Task to carry out
Which lines run from the start of the data below to the line containing "(IHC) staining of"? Set them down exactly, with none added.

Record set
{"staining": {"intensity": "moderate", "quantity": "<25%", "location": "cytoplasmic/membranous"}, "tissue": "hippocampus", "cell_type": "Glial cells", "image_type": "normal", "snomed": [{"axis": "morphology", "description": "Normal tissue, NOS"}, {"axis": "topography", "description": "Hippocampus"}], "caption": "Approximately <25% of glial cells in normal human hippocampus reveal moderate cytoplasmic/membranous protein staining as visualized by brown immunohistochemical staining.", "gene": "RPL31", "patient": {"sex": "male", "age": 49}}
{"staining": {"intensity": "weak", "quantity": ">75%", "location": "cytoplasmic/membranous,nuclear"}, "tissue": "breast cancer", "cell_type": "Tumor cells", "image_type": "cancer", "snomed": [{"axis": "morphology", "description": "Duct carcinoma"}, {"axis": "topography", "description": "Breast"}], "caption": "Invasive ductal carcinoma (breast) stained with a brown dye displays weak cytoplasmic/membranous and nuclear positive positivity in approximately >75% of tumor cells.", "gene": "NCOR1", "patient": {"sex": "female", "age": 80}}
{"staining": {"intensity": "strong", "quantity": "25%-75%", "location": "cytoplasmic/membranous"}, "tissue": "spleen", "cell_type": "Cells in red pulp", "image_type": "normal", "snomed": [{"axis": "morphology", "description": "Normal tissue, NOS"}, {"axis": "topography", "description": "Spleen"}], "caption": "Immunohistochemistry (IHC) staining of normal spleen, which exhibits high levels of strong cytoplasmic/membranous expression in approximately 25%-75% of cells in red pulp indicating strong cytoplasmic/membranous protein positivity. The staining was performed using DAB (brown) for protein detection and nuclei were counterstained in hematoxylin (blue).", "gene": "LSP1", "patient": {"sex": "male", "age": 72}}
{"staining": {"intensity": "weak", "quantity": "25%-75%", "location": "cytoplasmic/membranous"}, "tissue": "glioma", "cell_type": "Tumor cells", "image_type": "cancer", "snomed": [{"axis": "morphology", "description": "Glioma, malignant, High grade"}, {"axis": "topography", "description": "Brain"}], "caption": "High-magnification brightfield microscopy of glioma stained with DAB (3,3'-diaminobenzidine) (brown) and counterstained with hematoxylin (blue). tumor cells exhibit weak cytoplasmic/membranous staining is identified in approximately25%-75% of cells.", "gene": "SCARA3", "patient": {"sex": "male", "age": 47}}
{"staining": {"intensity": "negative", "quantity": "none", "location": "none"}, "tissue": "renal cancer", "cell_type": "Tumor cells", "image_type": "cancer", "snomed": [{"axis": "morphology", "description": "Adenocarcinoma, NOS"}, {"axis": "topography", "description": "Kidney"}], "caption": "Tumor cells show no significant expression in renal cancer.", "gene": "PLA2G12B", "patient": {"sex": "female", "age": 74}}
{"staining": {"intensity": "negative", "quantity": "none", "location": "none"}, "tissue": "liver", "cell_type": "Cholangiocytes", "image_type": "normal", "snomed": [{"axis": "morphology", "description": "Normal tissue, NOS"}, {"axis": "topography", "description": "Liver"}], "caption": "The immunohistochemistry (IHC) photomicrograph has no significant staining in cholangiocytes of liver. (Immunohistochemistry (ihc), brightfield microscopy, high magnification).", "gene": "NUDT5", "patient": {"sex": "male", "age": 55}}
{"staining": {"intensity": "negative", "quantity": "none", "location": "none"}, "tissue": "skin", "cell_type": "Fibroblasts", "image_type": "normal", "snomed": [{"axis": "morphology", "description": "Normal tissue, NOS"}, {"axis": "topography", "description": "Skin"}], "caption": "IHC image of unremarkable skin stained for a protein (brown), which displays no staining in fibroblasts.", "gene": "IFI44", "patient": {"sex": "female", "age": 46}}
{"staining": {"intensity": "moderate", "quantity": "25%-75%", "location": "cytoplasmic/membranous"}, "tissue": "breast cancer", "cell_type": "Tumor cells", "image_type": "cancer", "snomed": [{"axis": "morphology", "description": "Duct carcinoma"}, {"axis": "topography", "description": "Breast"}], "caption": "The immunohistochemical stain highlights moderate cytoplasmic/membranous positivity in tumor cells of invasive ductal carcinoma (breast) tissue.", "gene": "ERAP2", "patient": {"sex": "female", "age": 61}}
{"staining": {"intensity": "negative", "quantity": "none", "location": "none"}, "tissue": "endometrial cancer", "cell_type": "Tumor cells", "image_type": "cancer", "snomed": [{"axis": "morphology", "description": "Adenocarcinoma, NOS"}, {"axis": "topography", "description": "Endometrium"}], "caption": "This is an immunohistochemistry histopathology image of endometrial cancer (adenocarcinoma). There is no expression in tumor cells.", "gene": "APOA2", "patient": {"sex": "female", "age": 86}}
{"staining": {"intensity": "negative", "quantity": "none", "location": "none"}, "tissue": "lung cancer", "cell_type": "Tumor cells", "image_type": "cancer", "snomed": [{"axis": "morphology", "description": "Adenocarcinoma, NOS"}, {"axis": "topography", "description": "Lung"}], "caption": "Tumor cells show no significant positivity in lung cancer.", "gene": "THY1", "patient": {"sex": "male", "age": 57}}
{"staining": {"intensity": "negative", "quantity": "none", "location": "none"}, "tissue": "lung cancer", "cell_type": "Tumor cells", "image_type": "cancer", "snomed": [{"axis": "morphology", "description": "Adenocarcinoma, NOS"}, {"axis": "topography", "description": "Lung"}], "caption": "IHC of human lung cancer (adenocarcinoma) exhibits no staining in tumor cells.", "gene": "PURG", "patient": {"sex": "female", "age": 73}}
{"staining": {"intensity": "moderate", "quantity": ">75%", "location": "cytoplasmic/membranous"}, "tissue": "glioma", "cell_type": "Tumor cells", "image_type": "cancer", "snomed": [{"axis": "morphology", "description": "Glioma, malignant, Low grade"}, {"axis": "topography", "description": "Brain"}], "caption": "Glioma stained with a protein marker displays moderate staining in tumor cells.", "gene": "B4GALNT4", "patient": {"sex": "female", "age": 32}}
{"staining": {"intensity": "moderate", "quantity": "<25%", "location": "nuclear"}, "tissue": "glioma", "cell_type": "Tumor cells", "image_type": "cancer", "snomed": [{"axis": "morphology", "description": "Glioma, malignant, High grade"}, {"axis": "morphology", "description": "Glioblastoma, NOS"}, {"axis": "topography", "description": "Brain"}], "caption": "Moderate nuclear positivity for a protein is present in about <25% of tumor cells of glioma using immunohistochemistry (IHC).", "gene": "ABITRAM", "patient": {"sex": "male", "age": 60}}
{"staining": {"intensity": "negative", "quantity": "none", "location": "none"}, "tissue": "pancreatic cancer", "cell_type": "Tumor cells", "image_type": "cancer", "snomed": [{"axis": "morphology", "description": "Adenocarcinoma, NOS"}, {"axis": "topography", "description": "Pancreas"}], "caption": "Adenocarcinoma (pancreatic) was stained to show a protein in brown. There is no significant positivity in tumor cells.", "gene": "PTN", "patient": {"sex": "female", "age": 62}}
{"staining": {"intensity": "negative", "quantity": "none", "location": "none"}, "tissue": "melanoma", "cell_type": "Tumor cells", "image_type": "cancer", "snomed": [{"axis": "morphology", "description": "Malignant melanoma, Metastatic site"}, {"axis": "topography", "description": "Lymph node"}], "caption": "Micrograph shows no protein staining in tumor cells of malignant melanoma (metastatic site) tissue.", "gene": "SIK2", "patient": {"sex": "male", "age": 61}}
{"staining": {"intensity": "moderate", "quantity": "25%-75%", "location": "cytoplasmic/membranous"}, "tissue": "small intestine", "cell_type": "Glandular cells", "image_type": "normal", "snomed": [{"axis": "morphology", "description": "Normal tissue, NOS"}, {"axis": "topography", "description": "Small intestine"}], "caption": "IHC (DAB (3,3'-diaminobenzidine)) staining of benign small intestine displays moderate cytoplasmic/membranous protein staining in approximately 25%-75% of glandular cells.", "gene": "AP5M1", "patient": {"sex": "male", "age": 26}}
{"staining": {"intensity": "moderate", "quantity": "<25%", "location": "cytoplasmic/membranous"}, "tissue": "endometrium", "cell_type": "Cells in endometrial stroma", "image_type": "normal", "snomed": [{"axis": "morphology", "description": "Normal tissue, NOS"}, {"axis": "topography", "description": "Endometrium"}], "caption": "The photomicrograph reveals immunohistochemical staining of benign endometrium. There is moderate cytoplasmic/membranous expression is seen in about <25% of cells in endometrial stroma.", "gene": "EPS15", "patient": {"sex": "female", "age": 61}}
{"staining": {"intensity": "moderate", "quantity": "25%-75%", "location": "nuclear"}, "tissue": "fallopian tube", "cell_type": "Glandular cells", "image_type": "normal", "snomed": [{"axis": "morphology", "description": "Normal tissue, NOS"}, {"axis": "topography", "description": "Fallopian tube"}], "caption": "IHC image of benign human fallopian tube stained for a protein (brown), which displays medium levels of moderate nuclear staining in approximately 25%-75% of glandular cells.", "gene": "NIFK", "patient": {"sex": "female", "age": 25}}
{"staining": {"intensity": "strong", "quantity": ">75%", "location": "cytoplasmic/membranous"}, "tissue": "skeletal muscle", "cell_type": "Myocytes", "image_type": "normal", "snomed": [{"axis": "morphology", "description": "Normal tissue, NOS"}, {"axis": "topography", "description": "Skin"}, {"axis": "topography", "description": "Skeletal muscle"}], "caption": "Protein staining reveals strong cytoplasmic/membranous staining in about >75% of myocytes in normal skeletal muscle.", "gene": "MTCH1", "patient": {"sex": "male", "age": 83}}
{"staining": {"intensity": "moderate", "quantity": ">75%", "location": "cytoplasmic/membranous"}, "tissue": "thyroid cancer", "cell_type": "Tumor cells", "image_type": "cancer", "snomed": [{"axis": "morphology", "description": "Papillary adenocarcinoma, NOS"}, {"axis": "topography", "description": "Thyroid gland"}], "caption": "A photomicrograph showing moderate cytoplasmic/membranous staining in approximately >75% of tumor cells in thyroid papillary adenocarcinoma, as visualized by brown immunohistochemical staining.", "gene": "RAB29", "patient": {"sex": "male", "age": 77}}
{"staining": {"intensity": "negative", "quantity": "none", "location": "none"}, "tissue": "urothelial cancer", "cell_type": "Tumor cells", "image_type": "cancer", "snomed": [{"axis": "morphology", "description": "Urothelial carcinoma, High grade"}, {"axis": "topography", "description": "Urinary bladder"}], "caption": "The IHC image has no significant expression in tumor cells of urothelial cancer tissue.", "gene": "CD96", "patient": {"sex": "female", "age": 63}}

Output for this task
{"staining": {"intensity": "moderate", "quantity": "<25%", "location": "cytoplasmic/membranous"}, "tissue": "hippocampus", "cell_type": "Glial cells", "image_type": "normal", "snomed": [{"axis": "morphology", "description": "Normal tissue, NOS"}, {"axis": "topography", "description": "Hippocampus"}], "caption": "Approximately <25% of glial cells in normal human hippocampus reveal moderate cytoplasmic/membranous protein staining as visualized by brown immunohistochemical staining.", "gene": "RPL31", "patient": {"sex": "male", "age": 49}}
{"staining": {"intensity": "weak", "quantity": ">75%", "location": "cytoplasmic/membranous,nuclear"}, "tissue": "breast cancer", "cell_type": "Tumor cells", "image_type": "cancer", "snomed": [{"axis": "morphology", "description": "Duct carcinoma"}, {"axis": "topography", "description": "Breast"}], "caption": "Invasive ductal carcinoma (breast) stained with a brown dye displays weak cytoplasmic/membranous and nuclear positive positivity in approximately >75% of tumor cells.", "gene": "NCOR1", "patient": {"sex": "female", "age": 80}}
{"staining": {"intensity": "strong", "quantity": "25%-75%", "location": "cytoplasmic/membranous"}, "tissue": "spleen", "cell_type": "Cells in red pulp", "image_type": "normal", "snomed": [{"axis": "morphology", "description": "Normal tissue, NOS"}, {"axis": "topography", "description": "Spleen"}], "caption": "Immunohistochemistry (IHC) staining of normal spleen, which exhibits high levels of strong cytoplasmic/membranous expression in approximately 25%-75% of cells in red pulp indicating strong cytoplasmic/membranous protein positivity. The staining was performed using DAB (brown) for protein detection and nuclei were counterstained in hematoxylin (blue).", "gene": "LSP1", "patient": {"sex": "male", "age": 72}}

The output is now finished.